A lease may not always be a lease for VAT

01.04.2015 (Hungary)

Lease services often lead to uncertainty from a VAT perspective. Some services which seem like lease at first glance do not meet the criteria for “lease” for VAT purposes. The improper classification can lead to surprises: on the one hand the lessor’s deduction right can be challenged, on the other hand a seemingly VAT-exempt transaction could trigger VAT liability. A recent ECJ decision will set standards for these situations.

The case

The owner of a Belgian football-stadium leased the stadium to the local football team for 18 days a year. According to the agreement of the parties 20% of the fee represented the consideration for the actual real estate use and the remaining 80% compensated other supplementary services. The supplementary services included the maintenance and cleaning of the facilities, the maintenance of the lower and the provision of reception services.
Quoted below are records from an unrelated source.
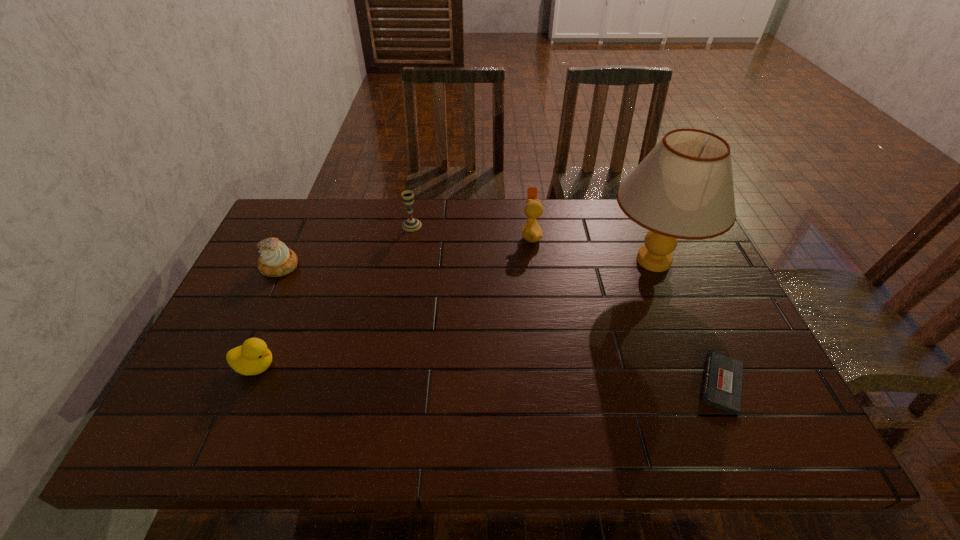
I want to click on lampshade, so [x=683, y=189].

At what (x,y) coordinates should I click in order to perform the action: click on the fourth object from left to right. Please return your answer as a coordinate pair (x, y). Looking at the image, I should click on 531,232.

Image resolution: width=960 pixels, height=540 pixels. What are the coordinates of `the taller duck` in the screenshot? It's located at (531, 232).

Find the location of a particular element. the fourth object from right to left is located at coordinates (411, 224).

This screenshot has height=540, width=960. I want to click on pastry, so click(276, 260).

Where is `the shorter duck`? The image size is (960, 540). the shorter duck is located at coordinates (253, 357).

Locate an element on the screen. the left duck is located at coordinates (253, 357).

Where is `the shortest object`? This screenshot has width=960, height=540. the shortest object is located at coordinates (722, 384).

At what (x,y) coordinates should I click in order to perform the action: click on free location located 0.190m on the left of the tallest object. Please return your answer as a coordinate pair (x, y). Looking at the image, I should click on (538, 261).

What are the coordinates of `free space located 0.130m on the beak of the farther duck` in the screenshot? It's located at (479, 235).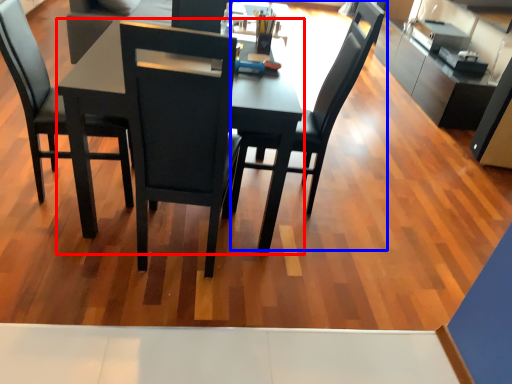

The Belgian tax authorities concluded that the above services constituted a VAT-exempt real estate lease, considering that the lessor did not opt for taxable treatment. As a consequence, the Belgian tax authorities partly refused the deduction of input VAT for the lessor.

The ECJ decided otherwise. The ECJ established that the services of the lessor go beyond a simple real estate lease, and referred the case for further examination to the local Belgian courts.

Standpoint of the ECJ

In its decision the ECJ confirmed that, in line with its earlier conclusions, a real estate lease must be interpreted for VAT purposes in a narrow sense. Accordingly, only those services are considered as lease for VAT purposes where the right to occupy property is conferred on the lessee for an agreed period and for payment, and where such right to occupy is conferred as if the lessee was the owner and in such a way to exclude anyone else from enjoying such a right.

From the circumstances of the case, the ECJ concluded that in the given case a service wider than real estate lease was performed and, therefore, such services cannot be regarded as being exempt from VAT. The court pointed out that the lessor provided permanent reception services. It also highlighted that the supplementary services provided by the lessor did not simply aim to enable the lessee to use the property, but they allowed the tenant to utilise the facility for football matches in accordance with the applicable sport regulations. The ECJ also stated that the supplementary services represented the larger part of the consideration. Finally, the ECJ emphasized that the referring court must also examine the duration of the lease. If the use of the real estate is occasional and it is limited to the period of the football matches, then this is an additional evidence to qualify the transaction as a VAT liable supply of services rather than a VAT-exempt lease.

Conclusions

The decision of the ECJ sets the standards how to interpret and qualify complex real estate lease services from a VAT perspective. When performing the qualification, the supplementary services provided by the lessor must be taken into account and it needs to be considered whether such services indicate a more sophisticated and more complex service than a traditional lease. Another merit of the case is that the interpretation of a real estate lease may well be different in civil law and tax law: the tax law interpretation is sometimes narrower, but it can be wider as well.